[Document extract — start]
Stepping out of the water as a symbol for change is an ancient metaphor! Having studied your collage board, there’s a lot to unpack, from Boticelli’s Birth of Venus to Polanski’s horror film Rosemary’s Baby. How did this research process all begin?
It really came from my summers in Zwitserland and taking it all in when I got back. The ideas in the collection came by just starting with this concept and thinking about ideas that could work, mostly with a focus on the combination of cut and print, something I already worked on in my earlier years.
Would you consider specialising in cut and print in the future?
I’m open to everything! The nicest thing for me would to be something broad in the beginning, I want to avoid becoming only known as the “cut & print designer”. Yes, I did my master now, but I would still like to experience and experiment with a lot of things. Of course it’s good to specialise at some point, and cut and print are probably something I would be interested in.
You’re still young! You’ve also had the opportunity to team up with KOMONO for their Fall/Winter ’21 collection to design your own sunglasses… what made you opt for the usage of lycra fabric and the classic cat frame?
It was really early in the process when we had to start with designing the glasses, for which we needed a lot of time. I already had that concept of my grandma and/as the secretary in my head. For me, the cat frame really symbolises that ‘secretary vibe’. It also really gives you sharp lines and a structured frame, which work well with the draping on top, while still managing to stay sharp.
This season, KOMONO is all about creative transformation. Was was it like, designing eyewear for the first time?
[Document extract — finish]
[Data for review — start]
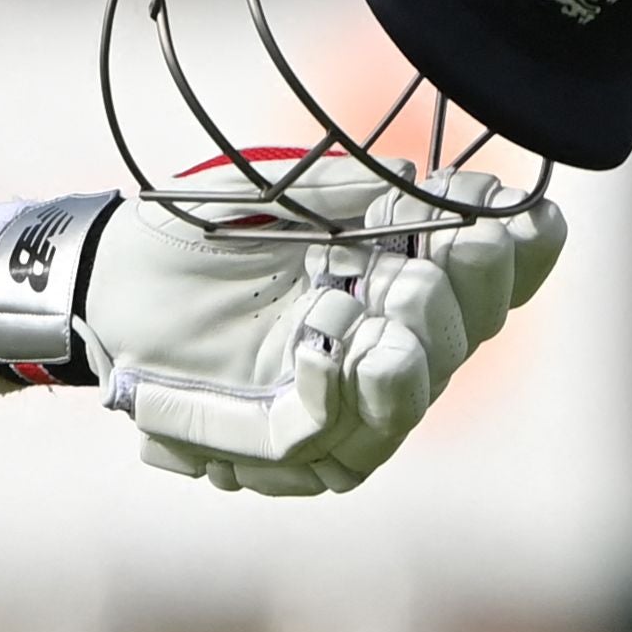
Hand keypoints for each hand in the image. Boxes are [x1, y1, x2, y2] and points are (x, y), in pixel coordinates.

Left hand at [82, 161, 563, 494]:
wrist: (109, 271)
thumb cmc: (203, 229)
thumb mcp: (290, 194)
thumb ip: (366, 193)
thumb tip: (452, 187)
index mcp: (405, 284)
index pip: (491, 284)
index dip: (519, 258)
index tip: (521, 217)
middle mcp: (389, 352)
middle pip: (462, 339)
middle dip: (470, 292)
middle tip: (463, 245)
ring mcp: (339, 407)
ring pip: (405, 398)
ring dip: (414, 348)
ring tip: (405, 294)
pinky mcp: (279, 444)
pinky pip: (323, 432)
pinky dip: (333, 390)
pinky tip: (338, 345)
[Data for review — finish]
### Work order A
According to the interview, which frame style did the designer choose for the KOMONO sunglasses?
### Work order B
In the interview, what does the designer say the cat frame symbolizes or provides? List each point.

### Problem solution A
The classic cat frame.

### Problem solution B
- It symbolizes the "secretary vibe."
- It gives sharp lines.
- It gives a structured frame.
- Those lines and that frame work well with the draping on top while still staying sharp.